I’ve written extensively about why many bad media executives are so bad. It’s often because they don’t understand journalism as a product and therefore can’t build a business around it. In some cases, they aren’t even interested in journalism as a product at all, they just want to cut costs by any means necessary to generate profits.
This isn’t limited to the media industry though. Across industries, the modern CEO essentially has one job: grow profits.
That helps explain why the airline industry recently came to terms with the Trump administration for a $25 billion bailout package — after the major four airlines spent more than $43 billion on share buybacks, essentially using profits to simply buy the company’s own shares to increase the share price
Unfortunately for workers, a good way to generate profits is to spend as little money as possible. It’s far easier to pay people as little as possible when you don’t need to offer benefits and can keep wages low. If you can gain enough market share that you don’t really have competitors, like Amazon, even better. Lobbying the government in ways that create legal monopolies or reduce regulatory costs are also wonderful. It’s natural, then, for workers’ rights to be trampled, or to be ignored.

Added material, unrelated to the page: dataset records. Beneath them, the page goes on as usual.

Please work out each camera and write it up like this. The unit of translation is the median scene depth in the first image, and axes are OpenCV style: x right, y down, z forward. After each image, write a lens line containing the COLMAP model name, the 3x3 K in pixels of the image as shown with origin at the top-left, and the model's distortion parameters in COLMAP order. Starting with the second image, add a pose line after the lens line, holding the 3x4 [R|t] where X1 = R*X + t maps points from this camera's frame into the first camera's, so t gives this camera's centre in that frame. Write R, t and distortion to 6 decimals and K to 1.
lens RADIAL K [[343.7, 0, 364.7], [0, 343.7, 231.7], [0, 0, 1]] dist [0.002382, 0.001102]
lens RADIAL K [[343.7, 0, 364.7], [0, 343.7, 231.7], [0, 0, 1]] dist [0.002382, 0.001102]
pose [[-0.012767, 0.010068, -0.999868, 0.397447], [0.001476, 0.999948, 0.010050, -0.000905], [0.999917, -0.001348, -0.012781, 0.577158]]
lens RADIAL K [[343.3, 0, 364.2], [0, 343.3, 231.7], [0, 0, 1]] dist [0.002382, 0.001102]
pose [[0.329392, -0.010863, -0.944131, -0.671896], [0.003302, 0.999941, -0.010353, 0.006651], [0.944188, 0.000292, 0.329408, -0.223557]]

Trump’s recent decision to reopen meat packing plants is a perfect distillation of large private businesses working in tandem with government and ignoring workers. Contrast these two sentiments from a recent Associated Press article:
“They are so thrilled,” Trump said Wednesday after getting off a call with meatpacking executives. “They’re so happy. They’re all gung-ho, and we solved their problems.”
And now, a worker:
“Does it make sense to have meat in the markets if it takes the blood of the people who are dying to make it every day?” asked Menbere Tsegay, a worker at the Smithfield Foods plant in South Dakota, where more than 800 workers have confirmed cases of COVID-19. Two people have died, and the plant has been shut down since mid-April.
Part of the myth of the American identity is the extreme loathing of government. Somewhere in our history, government came to mean, specifically, the state. Private government, or the private sector, was positively not the government. The idea of private government, i.e. an institution that controls a large portion of our lives, has never been more important than it is now.

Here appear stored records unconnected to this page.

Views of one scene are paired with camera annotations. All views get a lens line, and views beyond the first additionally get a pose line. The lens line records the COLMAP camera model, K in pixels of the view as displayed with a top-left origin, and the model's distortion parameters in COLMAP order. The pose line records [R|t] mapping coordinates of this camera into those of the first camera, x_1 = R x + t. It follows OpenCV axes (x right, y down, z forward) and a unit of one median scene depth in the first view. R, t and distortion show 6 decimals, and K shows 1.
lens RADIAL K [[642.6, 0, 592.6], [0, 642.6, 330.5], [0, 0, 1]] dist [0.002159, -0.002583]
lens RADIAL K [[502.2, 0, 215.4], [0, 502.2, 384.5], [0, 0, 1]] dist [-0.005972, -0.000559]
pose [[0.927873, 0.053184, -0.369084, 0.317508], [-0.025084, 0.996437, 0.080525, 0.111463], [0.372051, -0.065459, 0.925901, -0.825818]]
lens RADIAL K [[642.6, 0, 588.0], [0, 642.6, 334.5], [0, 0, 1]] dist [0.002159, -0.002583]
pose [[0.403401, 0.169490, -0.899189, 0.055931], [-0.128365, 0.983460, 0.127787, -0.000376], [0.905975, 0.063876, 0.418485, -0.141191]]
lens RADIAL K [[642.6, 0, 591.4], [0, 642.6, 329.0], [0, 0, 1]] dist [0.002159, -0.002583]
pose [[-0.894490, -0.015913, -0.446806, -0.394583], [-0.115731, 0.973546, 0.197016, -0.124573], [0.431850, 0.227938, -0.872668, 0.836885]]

In “Private Government: How Employers Rule Our Lives (And Why We Don’t Talk About It),” Elizabeth Anderson discusses at length how the free market, as imagined by 18th and 19th century thinkers such as Adam Smith and Thomas Paine, was supposed to be a “levelling” force that gave more liberty to individuals. They imagined a society comprised mostly of people who worked for themselves, or companies that were quite small. Smith’s famous pin factory in which he explained his theory of division of labor had 10 people and it was thought to be large. The massive corporations of today and the power they exert do not reflect that vision. But, as Andersen explains:
We do not live in the market society imagined by Paine and Lincoln, which offered an appealing vision of what a free society of equals would look like, combining individualistic libertarian and egalitarian ideals. Government is everywhere, not just in the form of the state but even more pervasively in the workplace. Yet public discourse and much of political theory pretends this is not so.
In our quest to eschew one form of tyranny, Anderson explains, we have created another.
Tyranny is a strong word. But it’s difficult to conjure a more accurate term for a system in which you have to show up somewhere suspecting you may then become gravely ill, or face punishment. While many on the right may eschew the state, they certainly don’t mind powerful governments forcing you to do things you don’t want.